[PATCH] nvmet-tcp: enable optional queue idle period tracking

Sagi Grimberg sagi at grimberg.me
Mon Feb 15 16:18:17 EST 2021



On 2/11/21 3:42 PM, Wunderlich, Mark wrote:
> nvmet-tcp: enable optional queue idle period tracking
> 
> Add 'queue idle period' option used by io_work() to support
> network devices enabled with advanced interrupt moderation
> supporting a relaxed interrupt model. It was discovered that
> such a NIC used on the target was unable to support initiator
> connection establishment, caused by the existing io_work()
> flow that immediately exits and does not re-queue itself at
> the first loop with no activity.
> 
> With this new option a queue is assigned a period of time
> that no activity must occur in order to become 'idle'.  Until
> the queue is idle the work item is requeued.
> 
> The new module option is defined as changeable making it
> flexible for testing purposes.
> 
> The pre-existing legacy behavior is preserved when no module option
> for queue idle period is specified.
> 
> Signed-off-by: Mark Wunderlich <mark.wunderlich at intel.com>
> ---
> Testing was performed with a NIC using standard HW interrupt mode, with
> and without the new module option enabled.  No measurable performance
> drop was seen when the patch was applied and the new option specified
> or not.  A side effect of a standard NIC using the new option
> will reduce the context switch rate.  We measured a drop from roughly
> 90K to less than 300 (for 32 active connections).

Nice!

> 
> For a NIC using a passive advanced interrupt moderation policy, it was
> then successfully able to achieve and maintain active connections with
> the target.
> ---
>   drivers/nvme/target/tcp.c |   65 ++++++++++++++++++++++++++++++++++++++++++++-
>   1 file changed, 64 insertions(+), 1 deletion(-)
> 
> diff --git a/drivers/nvme/target/tcp.c b/drivers/nvme/target/tcp.c
> index dc1f0f647189..f5e6e2806841 100644
> --- a/drivers/nvme/target/tcp.c
> +++ b/drivers/nvme/target/tcp.c
> @@ -29,6 +29,16 @@ static int so_priority;
>   module_param(so_priority, int, 0644);
>   MODULE_PARM_DESC(so_priority, "nvmet tcp socket optimize priority");
>   
> +/*
> + * Define a time period (in msecs)

Is this in msecs or usecs?
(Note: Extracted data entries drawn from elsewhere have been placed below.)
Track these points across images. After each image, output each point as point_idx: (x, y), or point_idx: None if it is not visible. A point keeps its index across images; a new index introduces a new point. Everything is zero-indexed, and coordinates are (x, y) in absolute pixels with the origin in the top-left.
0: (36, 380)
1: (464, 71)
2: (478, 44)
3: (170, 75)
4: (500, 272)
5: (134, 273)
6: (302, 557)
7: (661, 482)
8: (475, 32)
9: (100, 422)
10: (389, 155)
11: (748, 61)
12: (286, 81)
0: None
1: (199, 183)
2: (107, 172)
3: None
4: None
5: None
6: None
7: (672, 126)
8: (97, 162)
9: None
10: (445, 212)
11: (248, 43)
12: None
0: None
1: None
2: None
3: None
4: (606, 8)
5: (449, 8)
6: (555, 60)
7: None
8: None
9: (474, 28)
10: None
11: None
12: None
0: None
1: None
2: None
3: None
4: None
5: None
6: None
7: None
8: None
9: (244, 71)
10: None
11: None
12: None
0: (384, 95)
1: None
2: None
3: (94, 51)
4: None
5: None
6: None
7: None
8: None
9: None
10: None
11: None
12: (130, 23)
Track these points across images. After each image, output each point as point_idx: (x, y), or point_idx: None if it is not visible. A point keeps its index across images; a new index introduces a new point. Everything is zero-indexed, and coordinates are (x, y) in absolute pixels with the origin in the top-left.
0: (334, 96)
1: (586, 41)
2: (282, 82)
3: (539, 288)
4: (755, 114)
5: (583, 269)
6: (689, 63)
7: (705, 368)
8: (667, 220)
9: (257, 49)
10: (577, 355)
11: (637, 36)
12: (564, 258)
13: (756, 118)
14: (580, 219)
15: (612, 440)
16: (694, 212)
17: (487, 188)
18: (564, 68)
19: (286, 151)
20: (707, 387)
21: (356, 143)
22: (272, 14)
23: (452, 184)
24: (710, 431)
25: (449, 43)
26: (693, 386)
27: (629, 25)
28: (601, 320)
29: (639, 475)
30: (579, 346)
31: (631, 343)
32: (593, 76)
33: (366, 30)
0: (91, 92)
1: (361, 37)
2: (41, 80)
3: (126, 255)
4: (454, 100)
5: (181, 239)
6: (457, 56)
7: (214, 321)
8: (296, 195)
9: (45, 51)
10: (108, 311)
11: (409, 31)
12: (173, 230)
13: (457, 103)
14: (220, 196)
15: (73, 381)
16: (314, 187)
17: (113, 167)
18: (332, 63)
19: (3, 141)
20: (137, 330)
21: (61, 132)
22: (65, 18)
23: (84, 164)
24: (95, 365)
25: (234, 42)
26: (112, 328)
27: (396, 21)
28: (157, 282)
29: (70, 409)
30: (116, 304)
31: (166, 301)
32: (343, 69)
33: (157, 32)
Anyway I think it should be in the name as
well.

  that io_work() shall sample an activated
> + * queue before determining it to be idle.  This optional module behavior
> + * can enable NIC solutions that support socket optimized packet processing
> + * using advanced interrupt moderation techniques.
> + */
> +static int queue_idle_period;
> +module_param(queue_idle_period, int, 0644);
> +MODULE_PARM_DESC(queue_idle_period, "nvmet tcp io_work queue idle time period");

I think this should be called "queue_poll_period" maybe? because this is
the period a queue will keep actively trying to read data from the
socket regardless if there is any activity or not right?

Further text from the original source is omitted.